BMW’s Chinese Partner Cancels Hong Kong Share Pledge Amid Debt-Dodging Complaints

Brilliance Auto, the parent of BMW’s main Chinese joint-venture partner, has cancelled a plan to pledge shares in a Hong Kong-listed subsidiary to secure a loan. Photo: IC Photo
Brilliance Auto, the parent of BMW’s main Chinese joint-venture partner, has cancelled a plan to pledge shares in a Hong Kong-listed subsidiary to secure a loan. Photo: IC Photo

The parent of BMW AG’s main Chinese joint-venture partner has canceled a plan to pledge shares in a Hong Kong-listed subsidiary for loans amid accusations that the state-owned automaker was deliberately failing to pay its debts.

Liaoning Xinrui Automotive Industry Development Co. Ltd., a wholly owned subsidiary of Brilliance Auto Group Holdings Co. Ltd., has terminated the plan to pledge a 30.4% stake in Hong Kong-listed Brilliance China Automotive Holdings Ltd., according to a Wednesday statement (link in Chinese) issued by Brilliance Auto.

The move by the Liaoning province-based company indicates that investor complaints have had an impact as Brilliance Auto had defaulted on (link in Chinese) debts totaling 6.5 billion yuan ($995.2 million) as of Nov. 14, along with 144 million yuan in interest payments.

Over the past few weeks, financial regulators have vowed to crack down on delinquent debtors, as the defaults by some state-owned enterprises sent shockwaves through the bond market and weakened investor confidence.

The statement cites difficulties in the cross-border share pledge process and negotiations with Brilliance Auto’s major creditors as reasons for the decision. Last month, Liaoning Xinrui reached an agreement with Jilin Province Trust Co. Ltd. to pledge the shares as collateral for loans.

Those shares were valued at about HK$10 billion ($1.3 billion) by the close of trade on Wednesday. These are seen by many investors as core assets of Brilliance Auto as Hong Kong-listed Brilliance China owns a 50% stake in BMW Brilliance Automotive Ltd., a joint venture with BMW and a major contributor to Brilliance Auto’s revenue.

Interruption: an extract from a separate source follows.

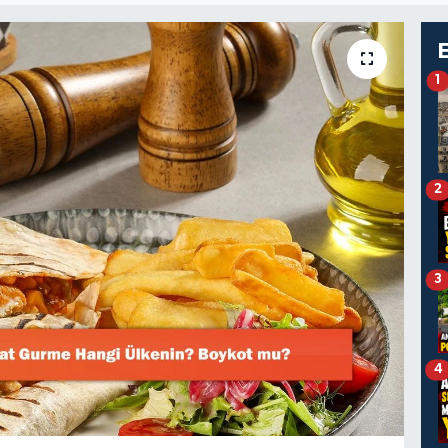
1
2
3
4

Some investors suspected that Brilliance Auto may have deliberately failed to pay its debts by offloading core assets, as the company reached an agreement to transfer all of its shares in Brilliance China to Liaoning Xinrui just one month before it defaulted on a bond in October.

Brilliance Auto began restructuring after a Chinese court accepted a creditor’s request in November.

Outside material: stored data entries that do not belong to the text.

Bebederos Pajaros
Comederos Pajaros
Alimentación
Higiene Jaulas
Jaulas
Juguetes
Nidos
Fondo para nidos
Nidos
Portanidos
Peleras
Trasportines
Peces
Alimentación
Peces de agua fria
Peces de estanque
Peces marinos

At a creditors’ meeting at the end of last month, proposals (link in Chinese) were submitted requesting that Brilliance Auto stop disposing of assets and pledge to honor its debts.

Brilliance Auto is perhaps best known for its collaboration with German car giant BMW. That joint venture is an important player in China’s luxury passenger car market. In the first half-year, it contributed 4.4 billion yuan to the net profit of Hong Kong-listed Brilliance China who would have seen a net loss without the contribution. Over the same period, Brilliance Auto reported (link in Chinese) a net loss of 195.9 million yuan.